_Texte à analyser_
────────────────
Le délai de prescription prévu aux articles 2224 du code civil et L. 110-4 du code de commerce n'est pas applicable à l'action par laquelle le titulaire de valeurs mobilières en réclame la restitution à celui à qui il les a remises à titre précaire, ladite action naissant de son droit de propriété et relevant à ce titre, sauf cas prévu par la loi, des dispositions de l'article 2227 du code civil.
Après transfert de ses comptes bancaires à une autre banque, une personne physique a assigné cette dernière pour qu'il lui soit fait injonction de transférer les valeurs mobilières inscrites sur les comptes titres qui lui avaient été transmis par la banque initiale.
Pour déclarer cette action prescrite, la cour d'appel de Paris a retenu que la demande de transfert de valeurs mobilières s'analysait en une action en restitution fondée sur un contrat de dépôt, de prêt ou de mandat, qui devait être à ce titre soumise à la prescription commerciale de droit commun.
La Cour de cassation censure cette décision dans un arrêt du 20 mai 2026 (pourvoi n° 25-10.350).
Elle indique qu'il résulte de la combinaison des articles 2224 du code civil et L. 110-4 du code de commerce que les actions personnelles ou mobilières entre commerçants et non-commerçants se prescrivent par cinq ans à compter du jour où le titulaire d'un droit a connu ou aurait dû connaître les faits lui permettant de l'exercer.
Ele ajoute qu'il résulte de l'article 2227 du code civil que, sauf disposition légale contraire, le droit de propriété est imprescriptible.
Or, l'action par laquelle le titulaire de valeurs mobilières en réclame la restitution à celui à qui il les a remises à titre précaire naît de son droit de propriété.
────────────────
_Jeu de données_
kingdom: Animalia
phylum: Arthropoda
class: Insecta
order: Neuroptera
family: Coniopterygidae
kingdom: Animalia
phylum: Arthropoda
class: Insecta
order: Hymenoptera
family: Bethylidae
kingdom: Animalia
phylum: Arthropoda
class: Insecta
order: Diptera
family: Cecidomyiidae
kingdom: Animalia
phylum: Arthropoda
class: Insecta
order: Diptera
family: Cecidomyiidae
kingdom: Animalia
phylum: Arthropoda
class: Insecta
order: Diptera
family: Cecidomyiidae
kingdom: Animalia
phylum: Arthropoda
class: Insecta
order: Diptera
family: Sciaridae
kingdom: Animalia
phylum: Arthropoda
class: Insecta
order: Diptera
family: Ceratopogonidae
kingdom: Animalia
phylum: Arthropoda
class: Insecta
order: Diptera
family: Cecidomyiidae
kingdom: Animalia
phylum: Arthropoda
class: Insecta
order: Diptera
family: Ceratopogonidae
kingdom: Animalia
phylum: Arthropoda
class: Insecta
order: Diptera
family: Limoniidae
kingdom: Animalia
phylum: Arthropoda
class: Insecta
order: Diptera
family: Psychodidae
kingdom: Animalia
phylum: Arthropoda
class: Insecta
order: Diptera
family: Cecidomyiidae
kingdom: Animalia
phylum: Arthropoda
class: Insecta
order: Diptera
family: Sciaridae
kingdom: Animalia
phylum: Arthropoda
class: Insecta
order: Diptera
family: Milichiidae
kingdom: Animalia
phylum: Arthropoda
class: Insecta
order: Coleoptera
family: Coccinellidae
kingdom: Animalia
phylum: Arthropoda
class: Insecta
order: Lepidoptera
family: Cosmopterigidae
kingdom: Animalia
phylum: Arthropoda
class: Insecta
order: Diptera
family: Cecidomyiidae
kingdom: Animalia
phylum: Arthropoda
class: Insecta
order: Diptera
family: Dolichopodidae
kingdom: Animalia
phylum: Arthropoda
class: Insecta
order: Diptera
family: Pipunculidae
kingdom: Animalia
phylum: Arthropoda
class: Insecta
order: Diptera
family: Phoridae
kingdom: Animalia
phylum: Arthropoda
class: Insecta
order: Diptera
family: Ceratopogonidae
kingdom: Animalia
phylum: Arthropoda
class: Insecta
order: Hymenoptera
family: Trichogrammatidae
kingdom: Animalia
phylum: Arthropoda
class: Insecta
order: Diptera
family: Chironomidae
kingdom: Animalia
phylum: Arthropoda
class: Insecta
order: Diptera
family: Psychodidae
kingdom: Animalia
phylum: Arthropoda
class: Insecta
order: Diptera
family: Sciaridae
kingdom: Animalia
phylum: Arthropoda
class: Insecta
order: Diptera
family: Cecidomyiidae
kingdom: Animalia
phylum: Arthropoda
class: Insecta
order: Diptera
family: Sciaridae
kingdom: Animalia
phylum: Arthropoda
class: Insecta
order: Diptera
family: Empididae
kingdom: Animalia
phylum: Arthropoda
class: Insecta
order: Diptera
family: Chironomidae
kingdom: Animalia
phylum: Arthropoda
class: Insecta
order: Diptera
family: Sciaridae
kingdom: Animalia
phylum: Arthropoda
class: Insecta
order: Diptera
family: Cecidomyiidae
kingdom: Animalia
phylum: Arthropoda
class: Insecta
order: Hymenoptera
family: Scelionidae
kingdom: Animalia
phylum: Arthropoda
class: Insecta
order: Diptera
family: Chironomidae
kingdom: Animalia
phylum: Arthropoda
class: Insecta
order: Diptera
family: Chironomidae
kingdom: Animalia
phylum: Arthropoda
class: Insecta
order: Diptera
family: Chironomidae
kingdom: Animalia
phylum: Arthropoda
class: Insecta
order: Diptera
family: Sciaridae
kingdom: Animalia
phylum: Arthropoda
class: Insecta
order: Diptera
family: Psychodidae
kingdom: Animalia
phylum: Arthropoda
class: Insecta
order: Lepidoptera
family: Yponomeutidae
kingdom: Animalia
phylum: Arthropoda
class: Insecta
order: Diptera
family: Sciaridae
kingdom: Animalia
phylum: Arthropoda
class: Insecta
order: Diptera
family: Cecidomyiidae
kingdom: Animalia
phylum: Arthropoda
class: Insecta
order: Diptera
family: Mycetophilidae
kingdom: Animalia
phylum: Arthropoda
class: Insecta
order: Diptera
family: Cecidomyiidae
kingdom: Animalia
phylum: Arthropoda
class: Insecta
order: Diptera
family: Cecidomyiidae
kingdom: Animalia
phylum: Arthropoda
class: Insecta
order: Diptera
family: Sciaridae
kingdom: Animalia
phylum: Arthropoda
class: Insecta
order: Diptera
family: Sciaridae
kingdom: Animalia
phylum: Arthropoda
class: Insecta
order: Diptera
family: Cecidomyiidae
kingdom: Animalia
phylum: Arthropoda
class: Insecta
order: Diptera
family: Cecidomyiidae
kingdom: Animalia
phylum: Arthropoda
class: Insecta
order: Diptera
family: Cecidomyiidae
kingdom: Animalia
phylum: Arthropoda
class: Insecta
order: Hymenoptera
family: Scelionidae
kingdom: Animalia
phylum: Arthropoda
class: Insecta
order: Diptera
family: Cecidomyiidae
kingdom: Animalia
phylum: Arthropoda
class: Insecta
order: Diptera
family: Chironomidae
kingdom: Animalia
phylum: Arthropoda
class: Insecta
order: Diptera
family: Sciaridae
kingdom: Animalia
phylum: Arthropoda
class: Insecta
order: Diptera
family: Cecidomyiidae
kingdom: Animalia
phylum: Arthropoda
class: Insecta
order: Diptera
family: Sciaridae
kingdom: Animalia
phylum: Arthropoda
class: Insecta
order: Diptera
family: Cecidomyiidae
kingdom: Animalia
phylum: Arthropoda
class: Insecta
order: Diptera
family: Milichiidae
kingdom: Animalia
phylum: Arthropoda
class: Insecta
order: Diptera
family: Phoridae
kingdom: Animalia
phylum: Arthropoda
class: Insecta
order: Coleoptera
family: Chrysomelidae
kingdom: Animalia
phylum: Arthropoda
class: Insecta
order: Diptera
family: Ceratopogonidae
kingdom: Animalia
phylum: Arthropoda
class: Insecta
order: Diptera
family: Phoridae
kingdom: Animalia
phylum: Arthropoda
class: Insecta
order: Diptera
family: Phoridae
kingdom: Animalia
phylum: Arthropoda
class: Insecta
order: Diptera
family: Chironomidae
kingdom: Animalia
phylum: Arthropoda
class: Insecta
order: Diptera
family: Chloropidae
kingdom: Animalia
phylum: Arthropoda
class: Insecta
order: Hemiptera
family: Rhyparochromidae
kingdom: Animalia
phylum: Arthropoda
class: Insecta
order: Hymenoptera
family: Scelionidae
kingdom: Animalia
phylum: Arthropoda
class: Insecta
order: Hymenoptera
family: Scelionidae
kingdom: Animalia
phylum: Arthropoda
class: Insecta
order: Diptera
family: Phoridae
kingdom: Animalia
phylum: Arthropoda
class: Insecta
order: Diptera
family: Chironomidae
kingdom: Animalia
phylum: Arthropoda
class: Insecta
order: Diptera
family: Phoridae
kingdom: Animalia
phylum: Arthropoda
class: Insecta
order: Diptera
────────────────
_Travail demandé_
**A.** Les affirmations suivantes concordent-elles avec le texte à analyser ? Pour chacune, répondez par oui ou par non en citant les mots du texte qui tranchent la question : (i) la cour d'appel de Paris a jugé l'action prescrite ; (ii) la Cour de cassation a confirmé la décision de la cour d'appel ; (iii) les actions personnelles ou mobilières entre commerçants et non-commerçants se prescrivent par dix ans.
**B.** Recopiez fidèlement le passage du texte à analyser qui va de « La Cour de cassation » jusqu'à « permettant de l'exercer. ».

_Corrigé_
**A.**
(i) Oui : « Pour déclarer cette action prescrite, la cour d'appel de Paris a retenu ».
(ii) Non : « La Cour de cassation censure cette décision ».
(iii) Non : « les actions personnelles ou mobilières entre commerçants et non-commerçants se prescrivent par cinq ans ».

**B.**
La Cour de cassation censure cette décision dans un arrêt du 20 mai 2026 (pourvoi n° 25-10.350).
Elle indique qu'il résulte de la combinaison des articles 2224 du code civil et L. 110-4 du code de commerce que les actions personnelles ou mobilières entre commerçants et non-commerçants se prescrivent par cinq ans à compter du jour où le titulaire d'un droit a connu ou aurait dû connaître les faits lui permettant de l'exercer.